RCWs bear a resemblance to some of their more numerous cousins. Like the downy and hairy woodpeckers, the red-cockaded has a barred black-and-white back. It is slender, long-tailed and short-billed, with a black cap like that of a chickadee and stripes that encircle large white cheek patches. A small red streak called a cockade, located behind the eye on each side of the black cap, is present on the males, but is visible, if at all, only when the bird is agitated. About as big as a cardinal and weighing just an ounce and a half, the RCW feeds on a variety of wood-boring insects, as well as spiders, ants, beetles, cockroaches and caterpillars found on pine trees, supplementing that protein-heavy diet with occasional fruit and berries. It seldom feeds on the ground.
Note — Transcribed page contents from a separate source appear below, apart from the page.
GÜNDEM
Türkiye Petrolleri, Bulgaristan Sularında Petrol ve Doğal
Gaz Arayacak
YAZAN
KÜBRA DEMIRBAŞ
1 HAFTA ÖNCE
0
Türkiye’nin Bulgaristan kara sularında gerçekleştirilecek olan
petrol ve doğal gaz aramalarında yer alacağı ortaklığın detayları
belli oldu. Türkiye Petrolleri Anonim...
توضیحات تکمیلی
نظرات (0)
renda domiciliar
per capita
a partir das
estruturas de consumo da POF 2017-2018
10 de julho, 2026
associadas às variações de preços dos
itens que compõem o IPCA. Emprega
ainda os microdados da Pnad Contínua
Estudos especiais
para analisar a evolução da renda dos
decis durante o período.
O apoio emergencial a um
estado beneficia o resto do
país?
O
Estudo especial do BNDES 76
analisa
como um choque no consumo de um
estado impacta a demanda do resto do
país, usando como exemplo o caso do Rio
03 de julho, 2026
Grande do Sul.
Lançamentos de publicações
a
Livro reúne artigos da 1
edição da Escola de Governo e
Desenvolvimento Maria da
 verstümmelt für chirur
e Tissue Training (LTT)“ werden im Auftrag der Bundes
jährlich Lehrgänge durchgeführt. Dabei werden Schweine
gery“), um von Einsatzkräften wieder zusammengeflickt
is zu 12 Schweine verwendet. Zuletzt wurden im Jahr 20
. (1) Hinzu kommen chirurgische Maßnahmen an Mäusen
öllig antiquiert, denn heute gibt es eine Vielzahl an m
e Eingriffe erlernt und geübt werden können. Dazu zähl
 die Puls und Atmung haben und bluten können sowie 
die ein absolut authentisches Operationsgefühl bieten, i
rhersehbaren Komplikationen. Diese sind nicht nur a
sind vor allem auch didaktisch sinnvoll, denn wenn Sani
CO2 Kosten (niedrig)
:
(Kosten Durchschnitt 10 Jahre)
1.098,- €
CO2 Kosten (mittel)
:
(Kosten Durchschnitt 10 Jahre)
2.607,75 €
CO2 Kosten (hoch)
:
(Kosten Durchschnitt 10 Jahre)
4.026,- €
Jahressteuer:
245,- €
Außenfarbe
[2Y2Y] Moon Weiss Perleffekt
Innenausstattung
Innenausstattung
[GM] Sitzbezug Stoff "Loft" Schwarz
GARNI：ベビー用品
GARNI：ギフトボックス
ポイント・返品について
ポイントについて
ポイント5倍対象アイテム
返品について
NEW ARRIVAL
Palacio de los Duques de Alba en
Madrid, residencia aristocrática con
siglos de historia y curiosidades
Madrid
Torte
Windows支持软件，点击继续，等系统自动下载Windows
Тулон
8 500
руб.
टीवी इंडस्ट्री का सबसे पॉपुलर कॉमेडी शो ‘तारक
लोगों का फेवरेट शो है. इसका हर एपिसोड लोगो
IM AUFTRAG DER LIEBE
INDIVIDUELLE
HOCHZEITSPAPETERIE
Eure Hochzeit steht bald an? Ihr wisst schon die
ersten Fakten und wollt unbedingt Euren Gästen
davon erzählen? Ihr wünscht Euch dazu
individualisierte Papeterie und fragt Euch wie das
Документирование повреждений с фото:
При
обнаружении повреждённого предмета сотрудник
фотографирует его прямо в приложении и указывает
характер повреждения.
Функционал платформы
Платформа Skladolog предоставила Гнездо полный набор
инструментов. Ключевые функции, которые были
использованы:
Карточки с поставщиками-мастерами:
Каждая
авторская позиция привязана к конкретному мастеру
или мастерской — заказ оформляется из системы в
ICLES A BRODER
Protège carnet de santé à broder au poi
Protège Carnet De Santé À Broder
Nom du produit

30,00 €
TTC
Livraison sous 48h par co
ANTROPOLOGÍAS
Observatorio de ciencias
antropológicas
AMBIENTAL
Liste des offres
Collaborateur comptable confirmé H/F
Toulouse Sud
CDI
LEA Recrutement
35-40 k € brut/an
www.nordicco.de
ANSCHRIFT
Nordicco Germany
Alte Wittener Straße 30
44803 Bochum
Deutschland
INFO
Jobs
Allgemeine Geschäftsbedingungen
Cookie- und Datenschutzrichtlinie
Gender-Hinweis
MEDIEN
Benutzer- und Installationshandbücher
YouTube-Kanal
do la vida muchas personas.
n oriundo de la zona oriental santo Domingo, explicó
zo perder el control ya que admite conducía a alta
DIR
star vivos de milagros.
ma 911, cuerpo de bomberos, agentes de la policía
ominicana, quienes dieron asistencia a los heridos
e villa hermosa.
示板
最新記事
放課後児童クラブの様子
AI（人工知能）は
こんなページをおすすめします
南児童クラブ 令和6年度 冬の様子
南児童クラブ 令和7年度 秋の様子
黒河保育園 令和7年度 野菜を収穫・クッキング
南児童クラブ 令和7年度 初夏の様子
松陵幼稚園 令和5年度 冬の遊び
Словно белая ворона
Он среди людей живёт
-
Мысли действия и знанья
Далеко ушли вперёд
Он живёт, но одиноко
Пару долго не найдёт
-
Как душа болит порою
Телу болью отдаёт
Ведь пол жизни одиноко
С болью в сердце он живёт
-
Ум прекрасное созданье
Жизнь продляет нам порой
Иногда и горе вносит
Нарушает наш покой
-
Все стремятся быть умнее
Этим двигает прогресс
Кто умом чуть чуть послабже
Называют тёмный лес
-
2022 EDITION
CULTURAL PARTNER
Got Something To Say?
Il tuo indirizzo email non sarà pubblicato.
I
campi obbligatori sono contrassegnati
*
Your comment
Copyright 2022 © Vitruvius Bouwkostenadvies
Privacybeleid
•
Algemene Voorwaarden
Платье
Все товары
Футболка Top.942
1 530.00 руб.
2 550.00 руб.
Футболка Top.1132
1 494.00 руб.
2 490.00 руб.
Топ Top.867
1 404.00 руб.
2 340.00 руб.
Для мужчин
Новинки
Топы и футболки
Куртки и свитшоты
This is the only woodpecker that excavates cavities exclusively in living trees; it prefers longleaf pine. Pairs, which inhabit territories of between one hundred and four hundred acres, may mate for several years in a row, with courtship beginning in March and nesting between April and June. The female lays three to four white eggs in the male's roost cavity, and group members watch and incubate them for ten to twelve days. Hatchlings remain in the cavity for twenty-six days and stay with the parents after fledging, with the males often becoming the next generation of helpers in their parents' group, and females generally leaving the group before the next breeding season in search of solitary males.
The RCW's cavities are important to many other species. They are used by other bird species, flying squirrels, bees and wasps, other insects, and even by raccoons if other woodpeckers have expanded them.
The red-cockaded woodpecker is an important part of its habitat niche, and the progress being made in bringing it back is encouraging. At its current recovery rate, it's estimated that it will take seventy years for the RCW to be taken off the endangered species list. Given our role in the history of this finely tuned creature, it's a long-term commitment that makes sense.